### PASSAGE SHOWN
::::::::::
Rocket Physics, the Hard Way: Max q and Bernoulli’s Principle

Header image: Computational fluid dynamics simulation of a NASA X-43A hypersonic aircraft (image source: NASA.)

Recall the last time you watched a rocket launch. About a minute into ascent, you may have heard Launch Control call out “Max q!”. But what does dynamic pressure mean?

Welcome back to Rocket Physics, the Hard Way. Although this installment will be relatively light compared to some of our more in-depth examinations, we will nevertheless be covering an important concept in aerodynamics that has sparked curiosity in the mind of every space fan.

One of the most popular space exploration films (and books), The Martian, features a dramatic opening sequence: A violent dust storm strikes the landing site of a crewed mission to Mars, threatening to tip over their ascent vehicle. This is an unrealistic circumstance, and we will discover why shortly. The answer is connected to ‘max q’ and a concept known in fluid mechanics as dynamic pressure.

There are two kinds of pressure: static pressure and dynamic pressure. To explain the difference, first imagine that you are standing in a field on a pleasant spring day, and the air is completely still.

The Earth’s atmosphere presses down on you with a pressure of one atmosphere, or 101,325 Pascals (14.7 pounds per square inch, for American readers.) That is static pressure, which is what you see in your daily weather report. At Martian zero elevation datum, the atmosphere’s static pressure is a much lower 0.006 atmospheres, or 610.5 Pascals (0.09 pounds per square inch.)
::::::::::
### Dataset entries
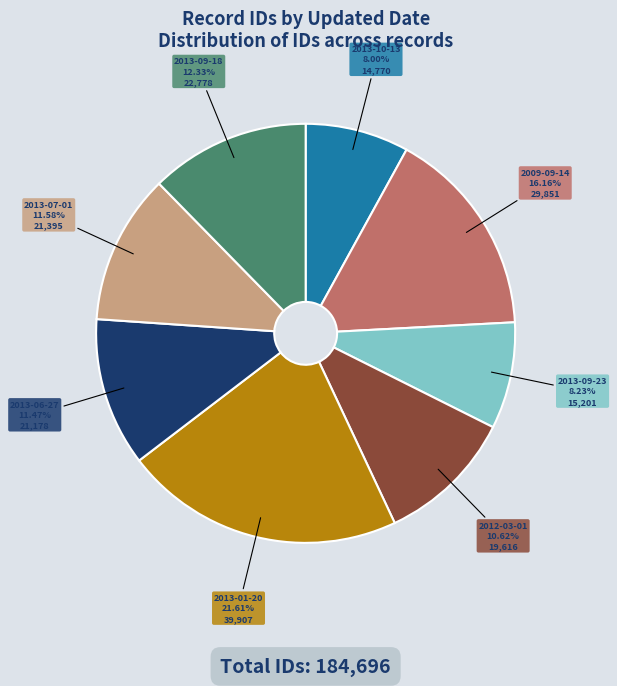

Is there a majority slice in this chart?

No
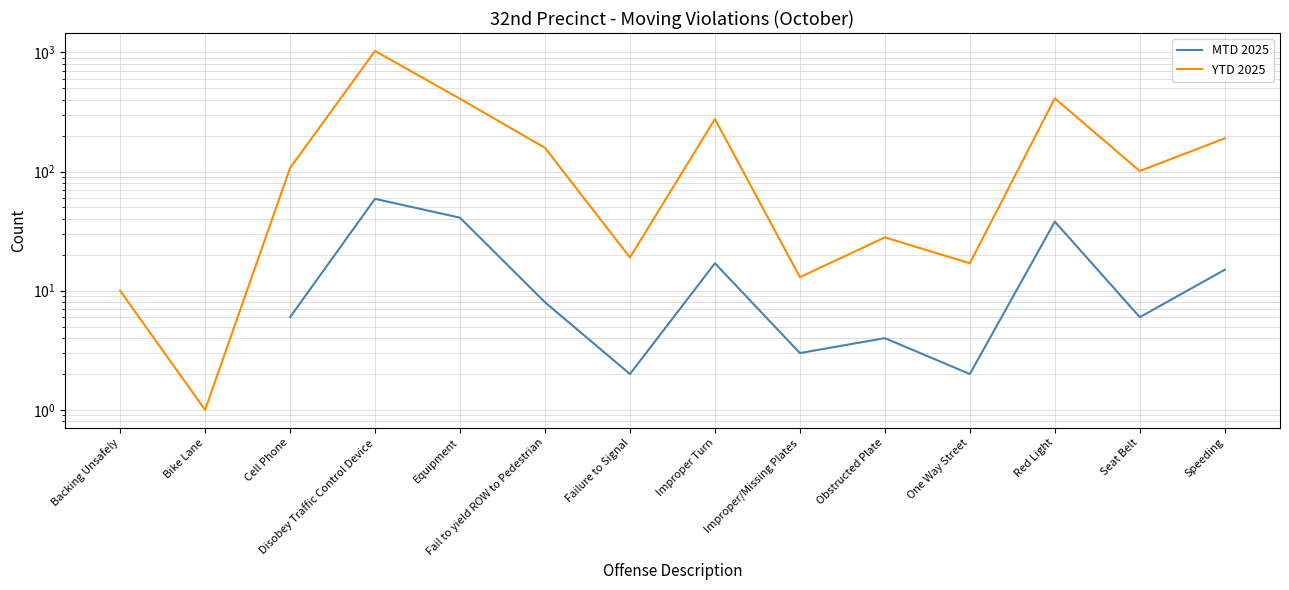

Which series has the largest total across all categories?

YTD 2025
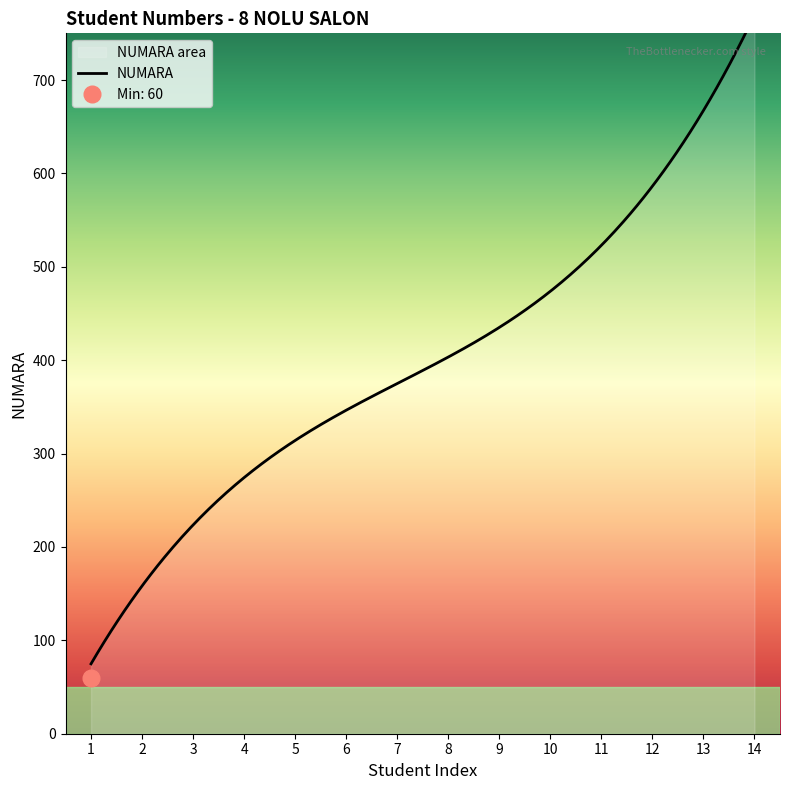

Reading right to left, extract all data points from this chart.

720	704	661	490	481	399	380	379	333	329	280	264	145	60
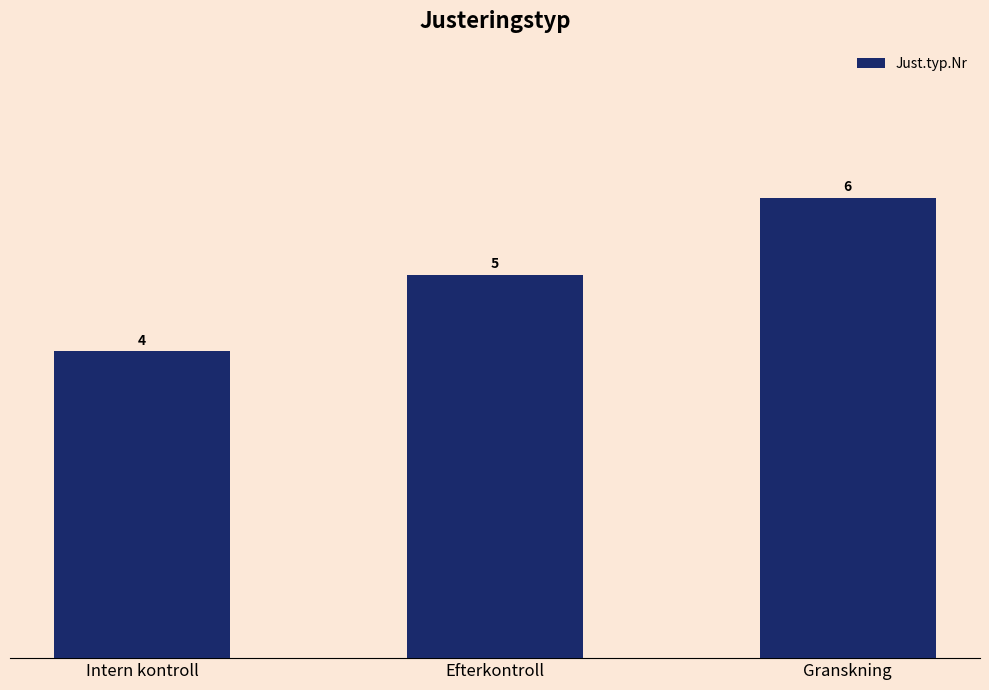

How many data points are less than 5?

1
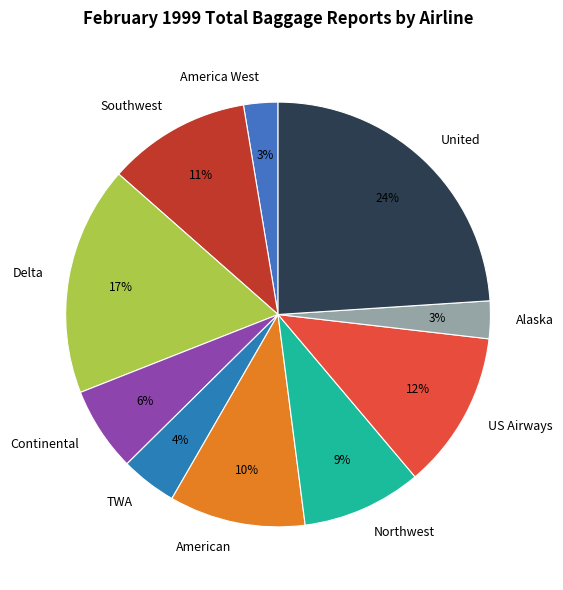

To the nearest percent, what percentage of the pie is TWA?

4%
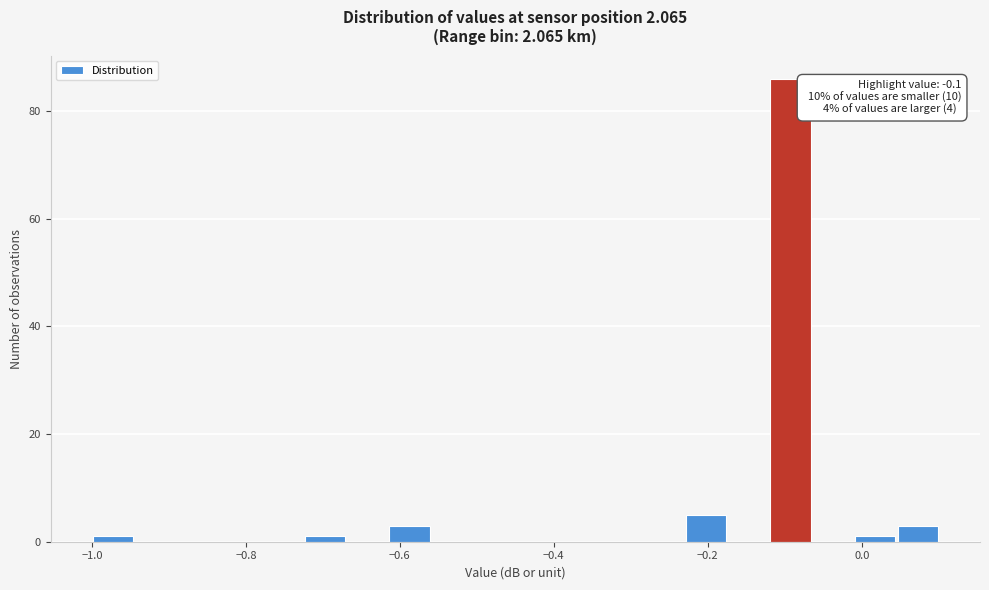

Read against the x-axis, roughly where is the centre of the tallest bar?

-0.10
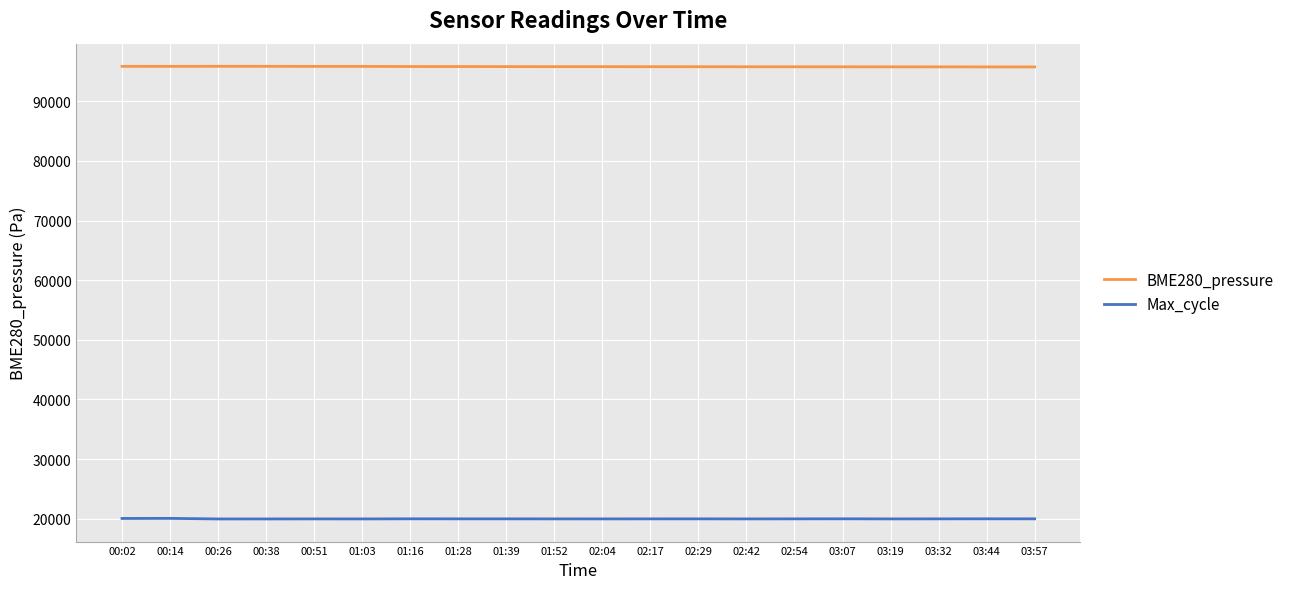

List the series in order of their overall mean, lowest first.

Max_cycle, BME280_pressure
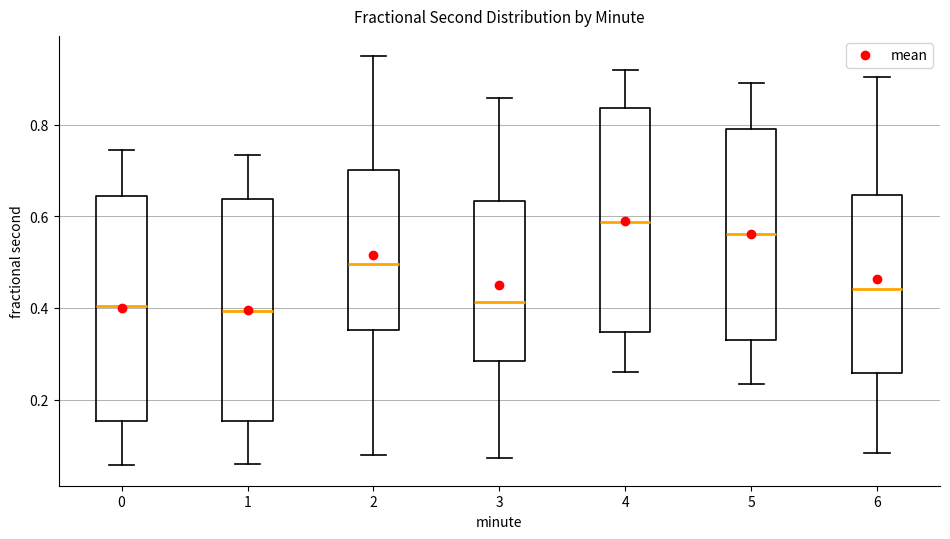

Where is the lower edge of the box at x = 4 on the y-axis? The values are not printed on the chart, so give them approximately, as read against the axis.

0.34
::::::::::
### DIRECTIONS
1. Repeat the rocket physics passage from "One of the most" up to and including "is completely still.".
2. Pull out every line of the entries that contains the word "this".
The dataset entries have no connection to the rocket physics passage.

### EXPECTED OUTPUTS
1.
One of the most popular space exploration films (and books), The Martian, features a dramatic opening sequence: A violent dust storm strikes the landing site of a crewed mission to Mars, threatening to tip over their ascent vehicle. This is an unrealistic circumstance, and we will discover why shortly. The answer is connected to ‘max q’ and a concept known in fluid mechanics as dynamic pressure.

There are two kinds of pressure: static pressure and dynamic pressure. To explain the difference, first imagine that you are standing in a field on a pleasant spring day, and the air is completely still.

2.
Is there a majority slice in this chart?
Reading right to left, extract all data points from this chart.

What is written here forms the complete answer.